### Passage provided

Here’s the thing: the collar is designed like this, for individual pieces to snap off so you can adjust its size as the dog grows. It snaps right back together. I hadn’t realized it until I sat on it and it broke. But it didn’t really “break”. The mishap actually helped me to FIX it, because it wasn’t fitting him.
This is the collar that wasn’t fitting ME: For the past couple of years I’ve been coming to terms with so many regrets, mistakes I’ve made. Mistakes born out of my character that is quite a distance off from my ideal. I’ve read a lot about “Impostor Syndrome”, but what about “Awakening Syndrome” where you realize: I’m not actually who I was trying/pretending to be for all those years.
So the past year or so has been about coming clean about who I really am, and its not the lofty, “spiritual” persona I spent so many years cultivating. I’m really just a broken box of crayons. Still useful, pretty colors and all, but you know, pretty messy.
So when I sat on the collar and realized, its not really “broken”, but a temporary break is necessary to adjust things, I got to see myself in a new light. Because that old collar was too tight, strangling the life out of me. You have to move through the fear, that the broken collar means destruction.
You might feel a bit “lost” for a minute, as I have in the past couple of years. But its just a realignment with who you REALLY are. Thank god for accidents :-).

######
### Extracted entries

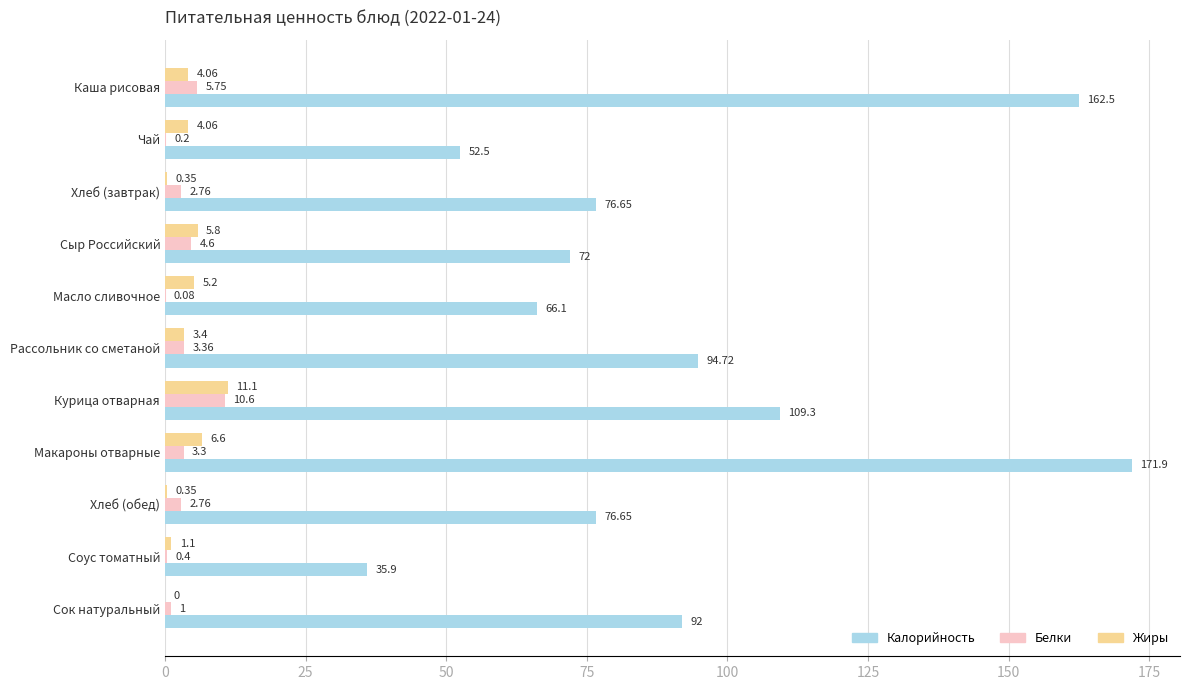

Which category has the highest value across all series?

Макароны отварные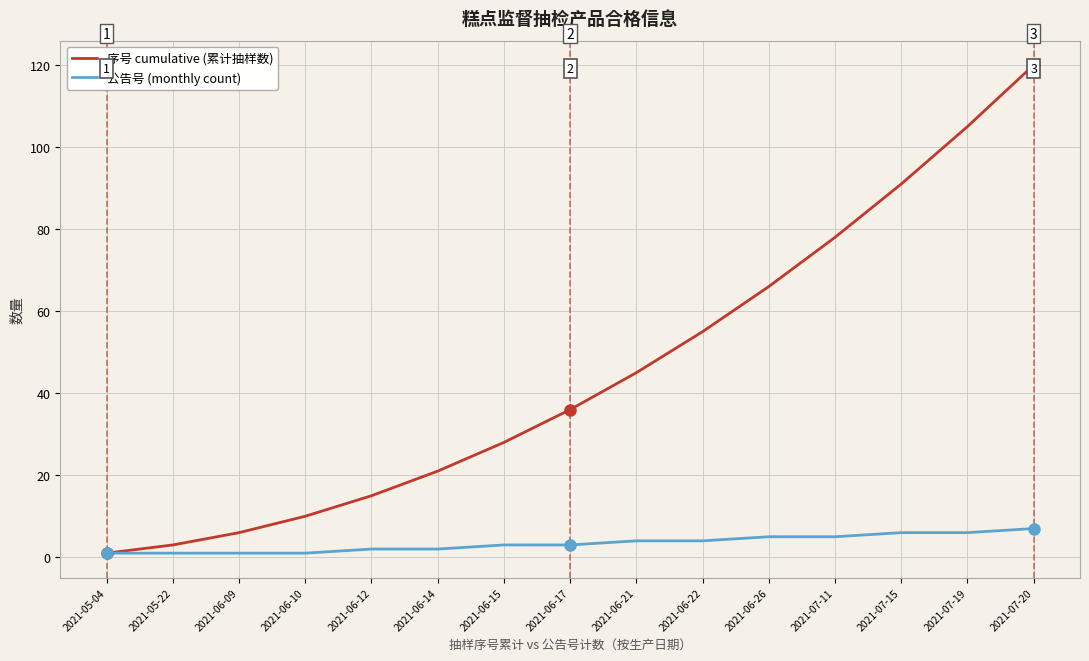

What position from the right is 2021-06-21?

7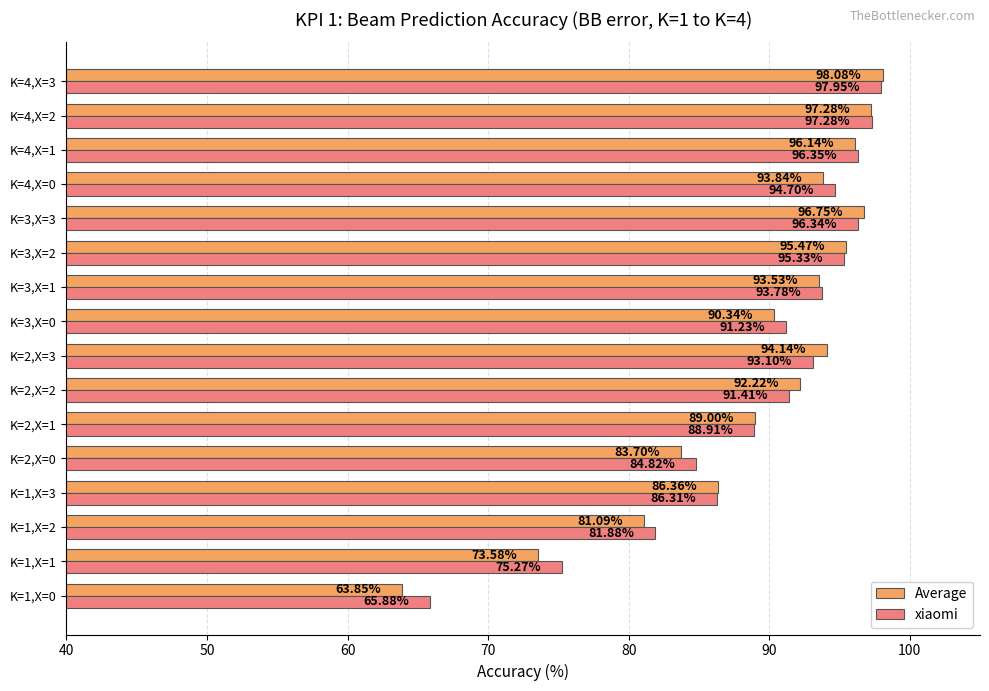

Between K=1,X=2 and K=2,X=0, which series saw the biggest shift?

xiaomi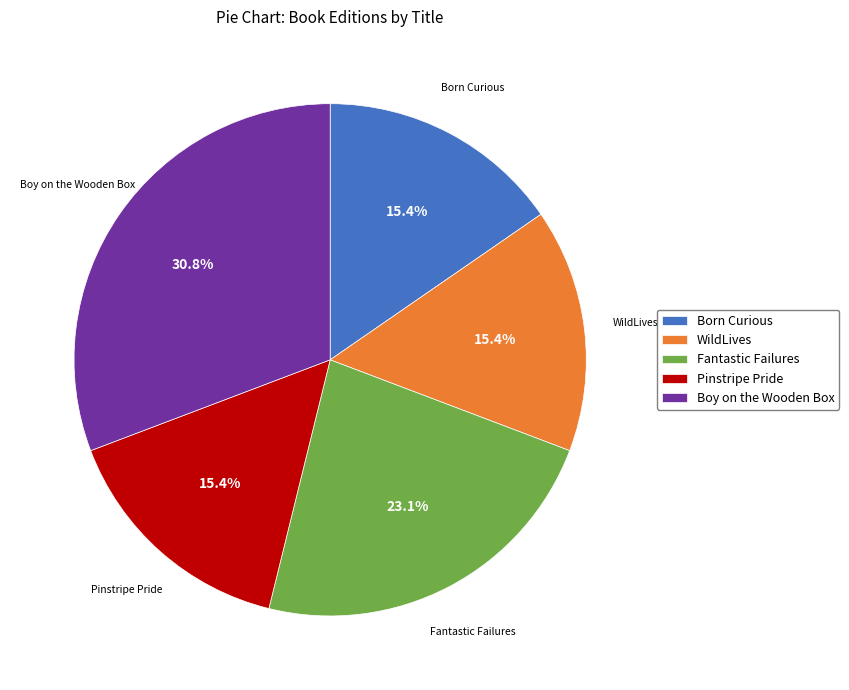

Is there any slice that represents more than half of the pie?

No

######
### Extracted entries

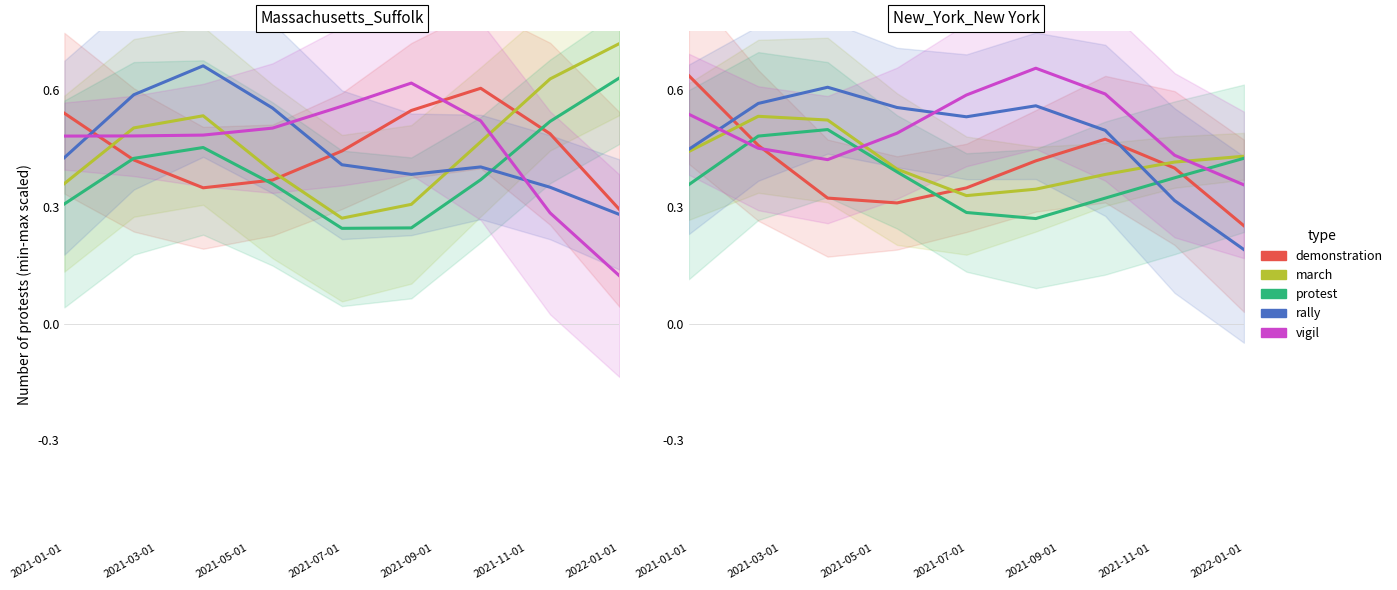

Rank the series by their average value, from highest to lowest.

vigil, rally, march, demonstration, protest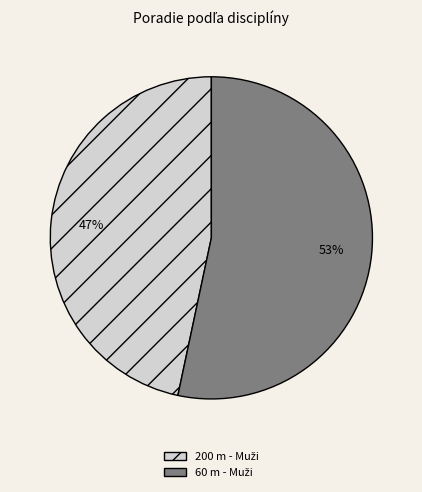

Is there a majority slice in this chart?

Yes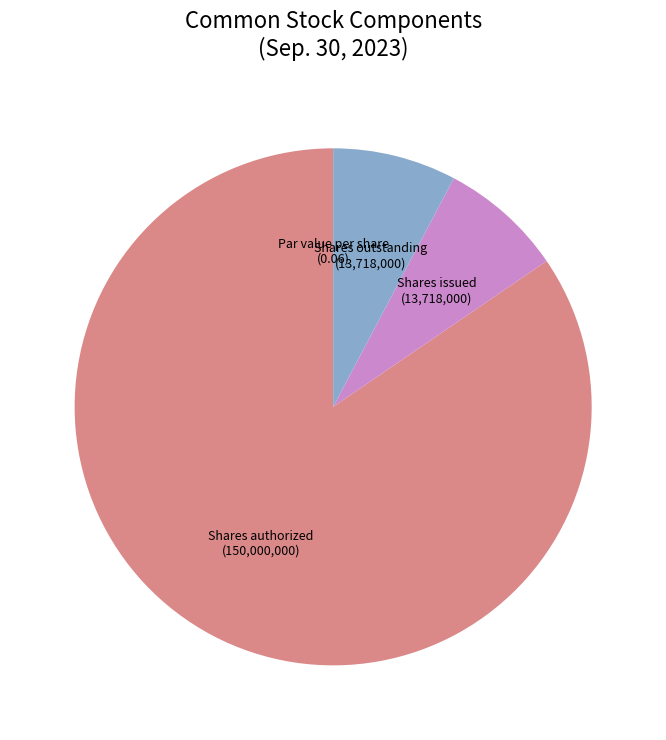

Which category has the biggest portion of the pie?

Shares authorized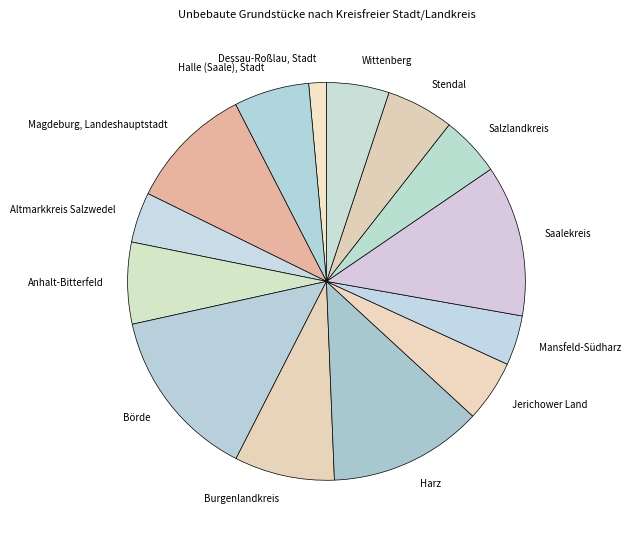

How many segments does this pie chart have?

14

######

Tasks to carry out:
**A)** Briefly rewrite the paragraph of the dog collar text that begins "Here's the thing," keeping its main facts.
**B)** From the dog collar text, print the part that opens with the words containing "This is the" and closes with "all those years.".
The records are separate material and don't relate to the text.

Results:
**A)** The collar is made so that pieces snap off and back on, letting its size be adjusted as the dog grows. The writer didn't know this until sitting on it and it came apart. It wasn't really broken, though, and the accident made it possible to fix the fit, since it hadn't been fitting him.

**B)**
This is the collar that wasn’t fitting ME: For the past couple of years I’ve been coming to terms with so many regrets, mistakes I’ve made. Mistakes born out of my character that is quite a distance off from my ideal. I’ve read a lot about “Impostor Syndrome”, but what about “Awakening Syndrome” where you realize: I’m not actually who I was trying/pretending to be for all those years.